◆ **The task**:
Copy everything from the line containing "Ensuring Product Safety and Ef" down to the line containing "that item, excluding shipping charges.", with "unsatisfied" changed to "dissatisfied" and nothing else altered. Leave the pictures out.

Exercise data START

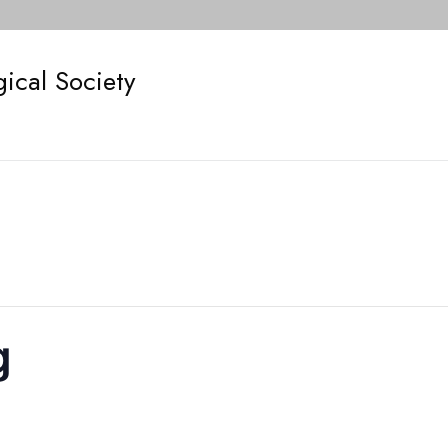
ical Society
g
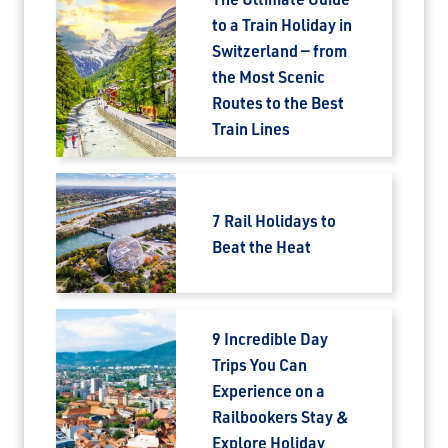
to a Train Holiday in
Switzerland — from
the Most Scenic
Routes to the Best
Train Lines
7 Rail Holidays to
Beat the Heat
9 Incredible Day
Trips You Can
Experience on a
Railbookers Stay &
Explore Holiday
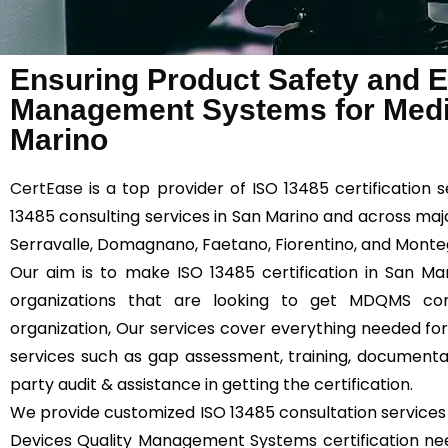
Ensuring Product Safety and Ef
Management Systems for Medic
Marino
CertEase
is a top provider of ISO 13485 certification 
13485 consulting services in San Marino and across majo
Serravalle, Domagnano, Faetano, Fiorentino, and Monteg
Our aim is to make ISO 13485 certification in San Mar
organizations that are looking to get MDQMS comp
organization, Our services cover everything needed for 
services such as gap assessment, training, documentatio
party audit & assistance in getting the certification.
We provide customized ISO 13485 consultation services 
Devices Quality Management Systems certification need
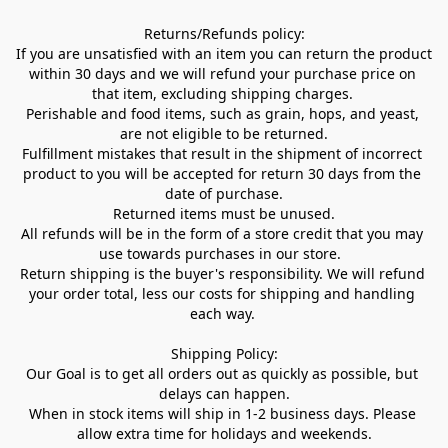
Returns/Refunds policy:

If you are unsatisfied with an item you can return the product 
within 30 days and we will refund your purchase price on 
that item, excluding shipping charges. 

Perishable and food items, such as grain, hops, and yeast, 
are not eligible to be returned.

Fulfillment mistakes that result in the shipment of incorrect 
product to you will be accepted for return 30 days from the 
date of purchase.

Returned items must be unused.

All refunds will be in the form of a store credit that you may 
use towards purchases in our store.  

Return shipping is the buyer's responsibility. We will refund 
your order total, less our costs for shipping and handling 
each way. 

Shipping Policy:

Our Goal is to get all orders out as quickly as possible, but 
delays can happen.

When in stock items will ship in 1-2 business days. Please 
allow extra time for holidays and weekends.
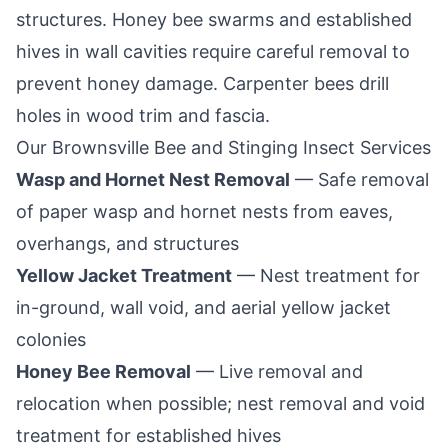
structures. Honey bee swarms and established
hives in wall cavities require careful removal to
prevent honey damage. Carpenter bees drill
holes in wood trim and fascia.
Our
Brownsville
Bee and Stinging Insect Services
Wasp and Hornet Nest Removal
— Safe removal
of paper wasp and hornet nests from eaves,
overhangs, and structures
Yellow Jacket Treatment
— Nest treatment for
in-ground, wall void, and aerial yellow jacket
colonies
Honey Bee Removal
— Live removal and
relocation when possible; nest removal and void
treatment for established hives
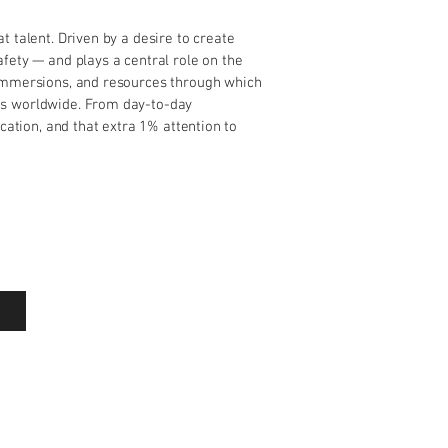
t talent. Driven by a desire to create
fety — and plays a central role on the
 immersions, and resources through which
es worldwide. From day-to-day
ication, and that extra 1% attention to
Powered By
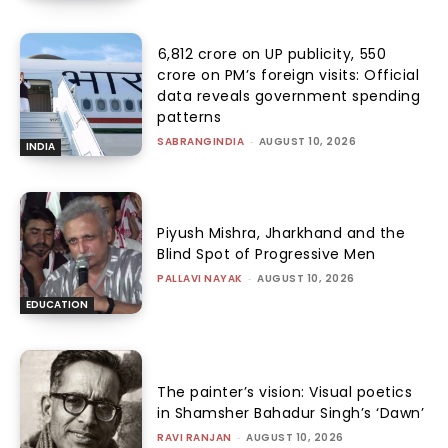
₹6,812 crore on UP publicity, ₹550
crore on PM’s foreign visits: Official
data reveals government spending
patterns
SABRANGINDIA
-
AUGUST 10, 2026
INDIA
Piyush Mishra, Jharkhand and the
Blind Spot of Progressive Men
PALLAVI NAYAK
-
AUGUST 10, 2026
EDUCATION
The painter’s vision: Visual poetics
in Shamsher Bahadur Singh’s ‘Dawn’
RAVI RANJAN
-
AUGUST 10, 2026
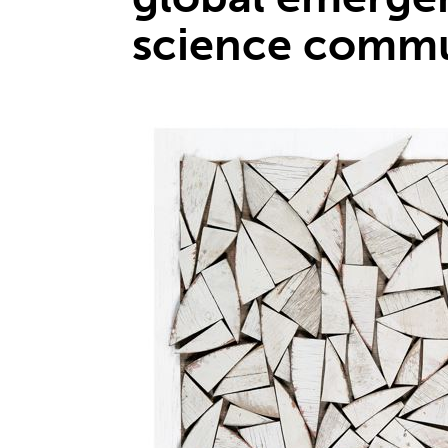
science commu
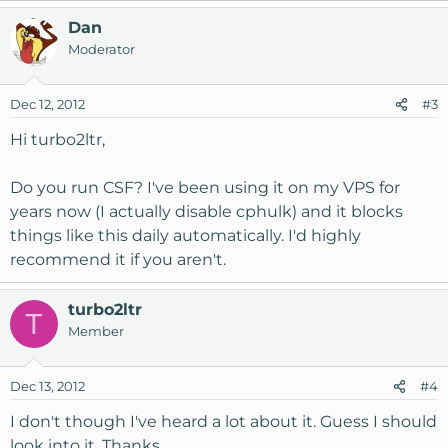
Dan
Moderator
Dec 12, 2012
#3
Hi turbo2ltr,
Do you run CSF? I've been using it on my VPS for
years now (I actually disable cphulk) and it blocks
things like this daily automatically. I'd highly
recommend it if you aren't.
turbo2ltr
T
Member
Dec 13, 2012
#4
I don't though I've heard a lot about it. Guess I should
look into it. Thanks.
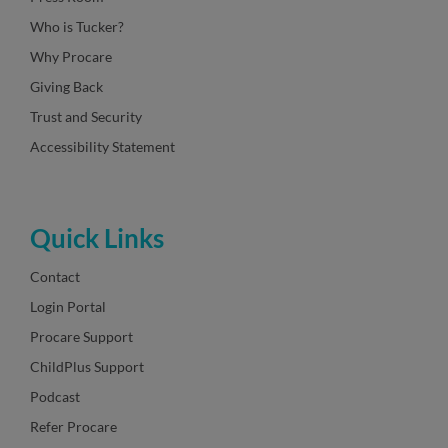
Who is Tucker?
Why Procare
Giving Back
Trust and Security
Accessibility Statement
Quick Links
Contact
Login Portal
Procare Support
ChildPlus Support
Podcast
Refer Procare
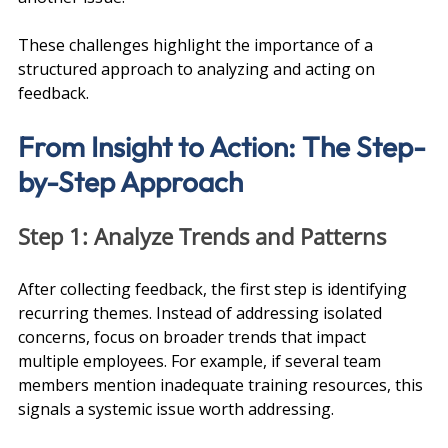
These challenges highlight the importance of a 
structured approach to analyzing and acting on 
feedback.
From Insight to Action: The Step-
by-Step Approach
Step 1: Analyze Trends and Patterns
After collecting feedback, the first step is identifying 
recurring themes. Instead of addressing isolated 
concerns, focus on broader trends that impact 
multiple employees. For example, if several team 
members mention inadequate training resources, this 
signals a systemic issue worth addressing.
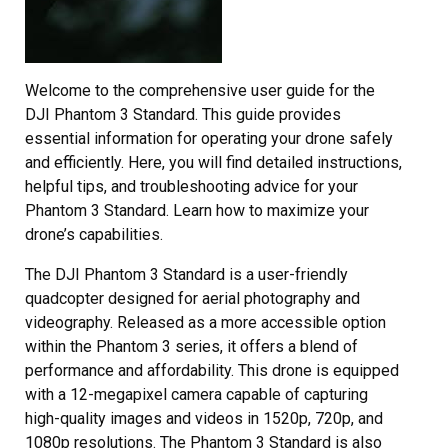
Welcome to the comprehensive user guide for the
DJI Phantom 3 Standard. This guide provides
essential information for operating your drone safely
and efficiently. Here, you will find detailed instructions,
helpful tips, and troubleshooting advice for your
Phantom 3 Standard. Learn how to maximize your
drone’s capabilities.
The DJI Phantom 3 Standard is a user-friendly
quadcopter designed for aerial photography and
videography. Released as a more accessible option
within the Phantom 3 series, it offers a blend of
performance and affordability. This drone is equipped
with a 12-megapixel camera capable of capturing
high-quality images and videos in 1520p, 720p, and
1080p resolutions. The Phantom 3 Standard is also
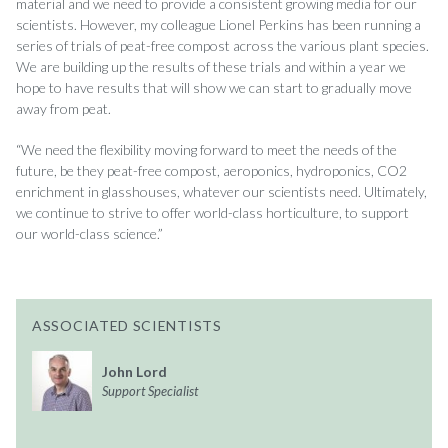
material and we need to provide a consistent growing media for our
scientists. However, my colleague Lionel Perkins has been running a
series of trials of peat-free compost across the various plant species.
We are building up the results of these trials and within a year we
hope to have results that will show we can start to gradually move
away from peat.
“We need the flexibility moving forward to meet the needs of the
future, be they peat-free compost, aeroponics, hydroponics, CO2
enrichment in glasshouses, whatever our scientists need. Ultimately,
we continue to strive to offer world-class horticulture, to support
our world-class science.”
ASSOCIATED SCIENTISTS
John Lord
Support Specialist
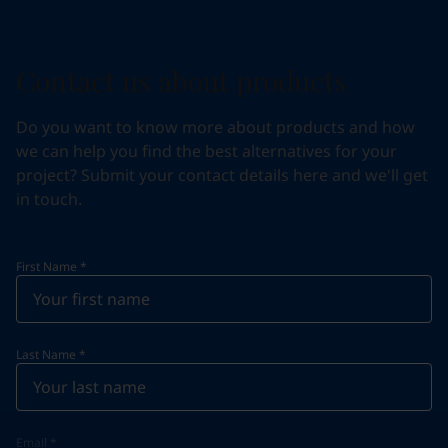
Contact us about products
Do you want to know more about products and how
we can help you find the best alternatives for your
project? Submit your contact details here and we'll get
in touch.
First Name
*
Last Name
*
Email
*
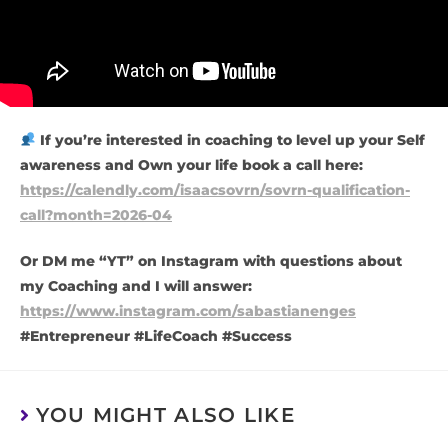
If you’re interested in coaching to level up your Self
awareness and Own your life book a call here:
https://calendly.com/isaacsovrn/sovrn-qualification-
call?month=2026-04
Or DM me “YT” on Instagram with questions about
my Coaching and I will answer:
https://www.instagram.com/sabastianenges
#Entrepreneur #LifeCoach #Success
YOU MIGHT ALSO LIKE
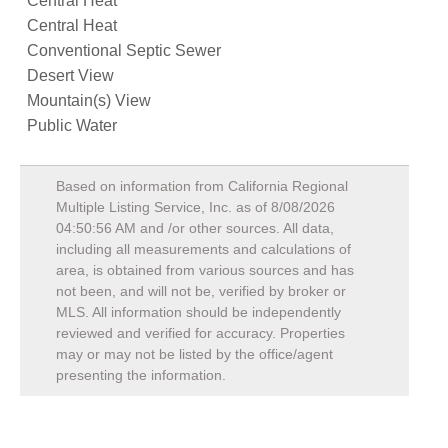
Central Heat
Central Heat
Conventional Septic Sewer
Desert View
Mountain(s) View
Public Water
Based on information from California Regional
Multiple Listing Service, Inc. as of
8/08/2026
04:50:56 AM
and /or other sources. All data,
including all measurements and calculations of
area, is obtained from various sources and has
not been, and will not be, verified by broker or
MLS. All information should be independently
reviewed and verified for accuracy. Properties
may or may not be listed by the office/agent
presenting the information.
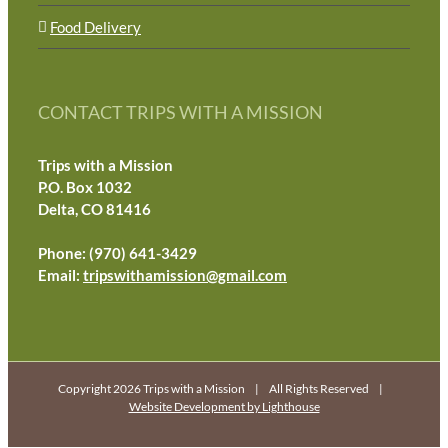
Food Delivery
CONTACT TRIPS WITH A MISSION
Trips with a Mission
P.O. Box 1032
Delta, CO 81416
Phone: (970) 641-3429
Email:
tripswithamission@gmail.com
Copyright 2026 Trips with a Mission | All Rights Reserved |
Website Development by Lighthouse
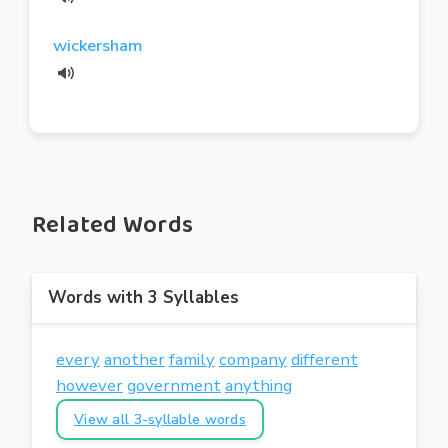
wickersham
Related Words
Words with 3 Syllables
every
another
family
company
different
however
government
anything
View all 3-syllable words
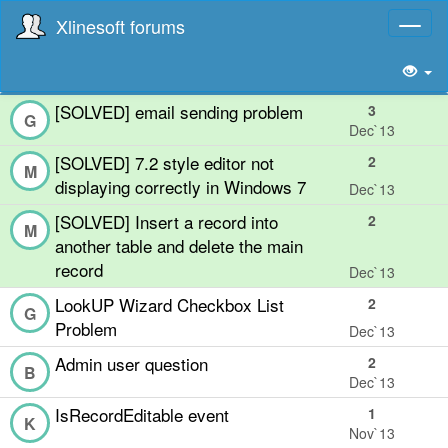
Xlinesoft forums
Toggl
naviga
[SOLVED] email sending problem
3
G
Dec`13
[SOLVED] 7.2 style editor not
2
M
displaying correctly in Windows 7
Dec`13
[SOLVED] Insert a record into
2
M
another table and delete the main
record
Dec`13
LookUP Wizard Checkbox List
2
G
Problem
Dec`13
Admin user question
2
B
Dec`13
IsRecordEditable event
1
K
Nov`13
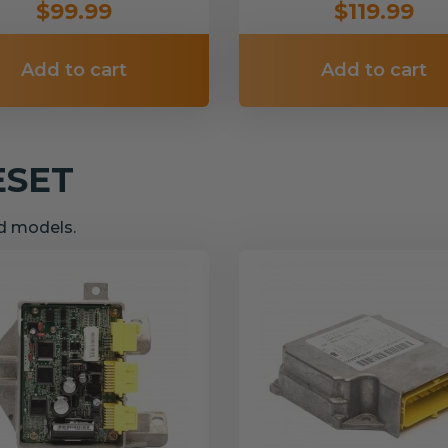
$99.99
$119.99
Add to cart
Add to cart
ESET
nd models.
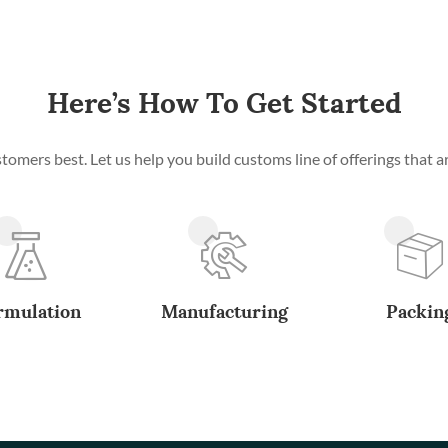
Here’s How To Get Started
mers best. Let us help you build customs line of offerings that ar
rmulation
Manufacturing
Packin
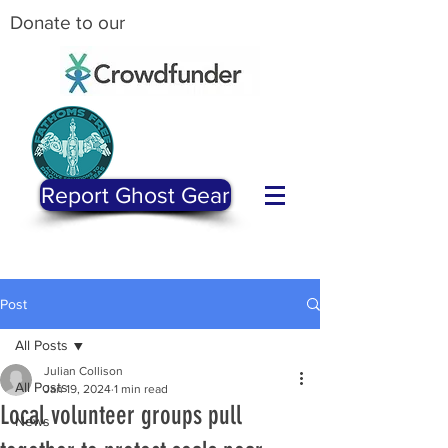
Donate to our
Report Ghost Gear
Post
All Posts
Julian Collison
All Posts
Jan 19, 2024
1 min read
Local volunteer groups pull
News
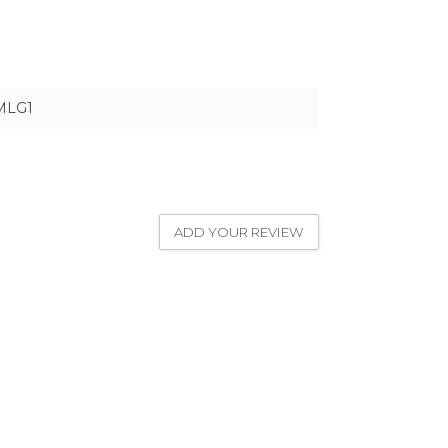
MLG1
ADD YOUR REVIEW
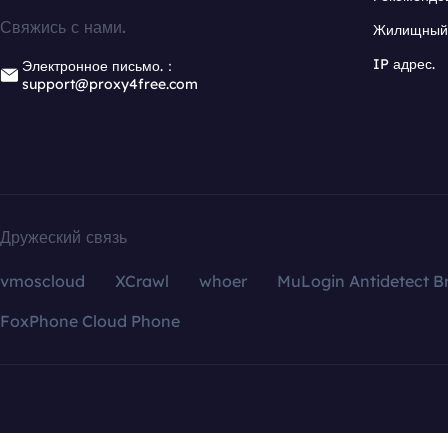
Свяжись с нами.
Жилищный 
IP адрес.
Электронное письмо.：
support@proxy4free.com
Дружеский связь
vmoscloud
XCrawl
whoer
MuLogin Antidetect B
FoxPhone Cloud Phone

Exercise data END

◆ **Solution to the exercise**:
Ensuring Product Safety and Ef
Management Systems for Medic
Marino
CertEase
is a top provider of ISO 13485 certification 
13485 consulting services in San Marino and across majo
Serravalle, Domagnano, Faetano, Fiorentino, and Monteg
Our aim is to make ISO 13485 certification in San Mar
organizations that are looking to get MDQMS comp
organization, Our services cover everything needed for 
services such as gap assessment, training, documentatio
party audit & assistance in getting the certification.
We provide customized ISO 13485 consultation services 
Devices Quality Management Systems certification need
Returns/Refunds policy:

If you are dissatisfied with an item you can return the product 
within 30 days and we will refund your purchase price on 
that item, excluding shipping charges. 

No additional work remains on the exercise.